* [お題 1]: 有馬記念についての文章では、千葉県内の施設では自分なりの移動ルートを持つ人が勝つと書かれています。そう言える理由を、1〜3文で説明してください。
* [お題 2]: 有馬記念についての文章を、最後の文の次から書き進めてください。

* [読む文章]:
現在は、ホープフルステークスの存在があり、年末最後の大一番、というイメージは薄れてはいるが、やはり年末は、有馬記念だ。
有馬記念で勝てればそれで良し、負けたら大晦日に寒風吹き荒む冬の大井競馬で一発逆転を狙うのも、馬券師の風物詩。
だが馬券師は知っている。
「有馬は、荒れる」

自分の有馬記念での最大の収益は、メジロデュレンが勝利した第32回になるが、これがまた、奥歯でアルミホイルを噛んだような後味の悪さ。
3番人気のメリーナイスがスタート直後に落馬、1番人気のサクラスターオーが競走中止になる特大波乱。特券枠連で勝ったとはいえ、そうじゃない感が満載の状況だった。
第33回はオグリキャップ、第34回はイナリワン。
第35回があのオグリコール。そして第36回が、これはびっくりダイユウサク。
第37回は大逃げメジロパーマー。
どうやって、勝てというんだという結果が続いていた。
そして迎えた第38回有馬記念。中山競馬場の空は晴れ。馬場は良と、競馬にはもってこいだが、騙されないぞ、という気分になる。

中山競馬場に限らず、千葉県内の大規模施設には近接の駅があるが、何せ万人が押し寄せるのだから、行きも帰りも地獄。コミケの1日分の来訪者が、一度に押し寄せる波を想像してもらえれば、わかりやすいか。
なので、千葉県内の施設には、如何に素早く楽に移動するかの個人的なルートを持つ者が勝つ。いくら駅が近くても、数時間も並んでは意味がない。ならば迂回した者が勝者だ。

コレクションから抜き出した項目
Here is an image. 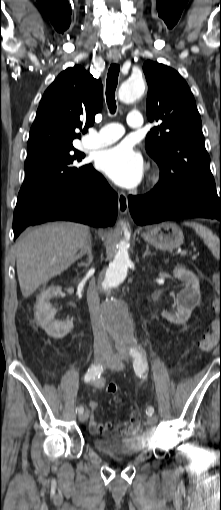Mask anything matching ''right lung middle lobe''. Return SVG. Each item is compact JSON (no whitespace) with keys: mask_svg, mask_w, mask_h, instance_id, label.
<instances>
[{"mask_svg":"<svg viewBox=\"0 0 221 510\" xmlns=\"http://www.w3.org/2000/svg\"><path fill=\"white\" fill-rule=\"evenodd\" d=\"M84 157L73 146L42 148L28 153L24 165L26 176L14 216H23L26 209L43 196L75 183L88 168L89 164L80 163Z\"/></svg>","mask_w":221,"mask_h":510,"instance_id":"right-lung-middle-lobe-1","label":"right lung middle lobe"}]
</instances>
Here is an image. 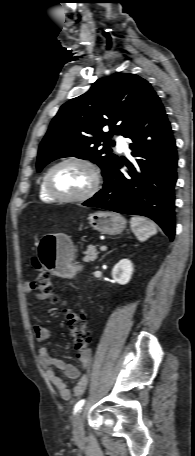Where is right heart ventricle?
Masks as SVG:
<instances>
[{
	"instance_id": "right-heart-ventricle-1",
	"label": "right heart ventricle",
	"mask_w": 195,
	"mask_h": 456,
	"mask_svg": "<svg viewBox=\"0 0 195 456\" xmlns=\"http://www.w3.org/2000/svg\"><path fill=\"white\" fill-rule=\"evenodd\" d=\"M39 197L41 200L43 201H46V202H50V201H53L54 199L48 195V193L46 192L45 190V187H44V181H43V178L39 184Z\"/></svg>"
}]
</instances>
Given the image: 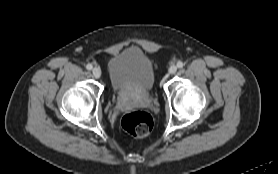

* [答え 1]: 千葉県内の大きな施設には近くに駅がありますが、大勢の人が一度に押し寄せるので、行きも帰りもひどく混みます。駅が近くても何時間も並ぶのでは意味がありません。だから、遠回りしてでも早く楽に移動できる人が勝ちだ、と文章は述べています。

* [答え 2]:
自分はいつも某駅からのバスに乗り、20分程度の乗車時間で中山競馬場に向かっていた。来訪ルートからは外れるが、楽なのだ。これは現在の幕張メッセ等でも同じ。路線バスに詳しい者が、千葉では勝利する

さて第38回の有馬記念は、強馬が多い。1番人気のビワハヤヒデのオッズが早々に4倍を切ったが、これは自分からすると稀有な例に見えた。
有馬の1番人気は、4倍の中で推移するのが経験上多かったから。4.5倍とか、4.7倍とか。買われ過ぎているな、というのがパドックを見る前の印象。この段階で、自分は、2着はあるだろうが、ビワハヤヒデを本命に押すのは避けた。8枠というのも気になったし、何より同枠がメジロパーマー。この段階で、申し訳ないがパーマーは切った。
2番人気はレガシーワールド。勝ちきれない印象の馬だったが、この年は坂道を駆け上がり、JCを勝利しての、有馬記念。スタミナが残っているかはパドックで判断になると思った。

競馬新聞の予想はあくまでも参考。馬は生き物だから、あくまでも新聞は自分が予想する為に必要なデータ補強の扱いを自分はする。人間だって、顔色の悪さは誰だって瞬時に理解できるのだし。
牝馬のレースに抜群に強いホストがいたが、それはご愛敬。彼が述べた、馬も牝なら女だというのは名言だと思う。

他にも、ライスシャワーに、ベガに、チゲゾー、マチタンにネイチャ、キンイロリョテイと双璧のホワイトストーン、推薦馬も含めて、ツインターボのような存在は、皆無。そんな中に、3枠4番、トウカイテイオーが、いた。
一年振りのレースは、ミスターシービーの毎日王冠を思い出す。
パドック前で、トウカイテイオーを評価していた者は、現地では少なかったように記憶している。テイオーの馬券を購入していたのは、オグリキャップの幻影を、求めているようにも見えた。
自分はテイオーの馬券は、やはり姿を見てからだと、判断。
そしてパドックの時間になったのだが。

「あれ?」
「トウカイテイオー、良くないか?」
「レガシー、ちゃかってるな」(ちゃかちゃかしている)
「ビワは凄いな」
「ウイニングチケットは、強いけど、この面子では無理かな」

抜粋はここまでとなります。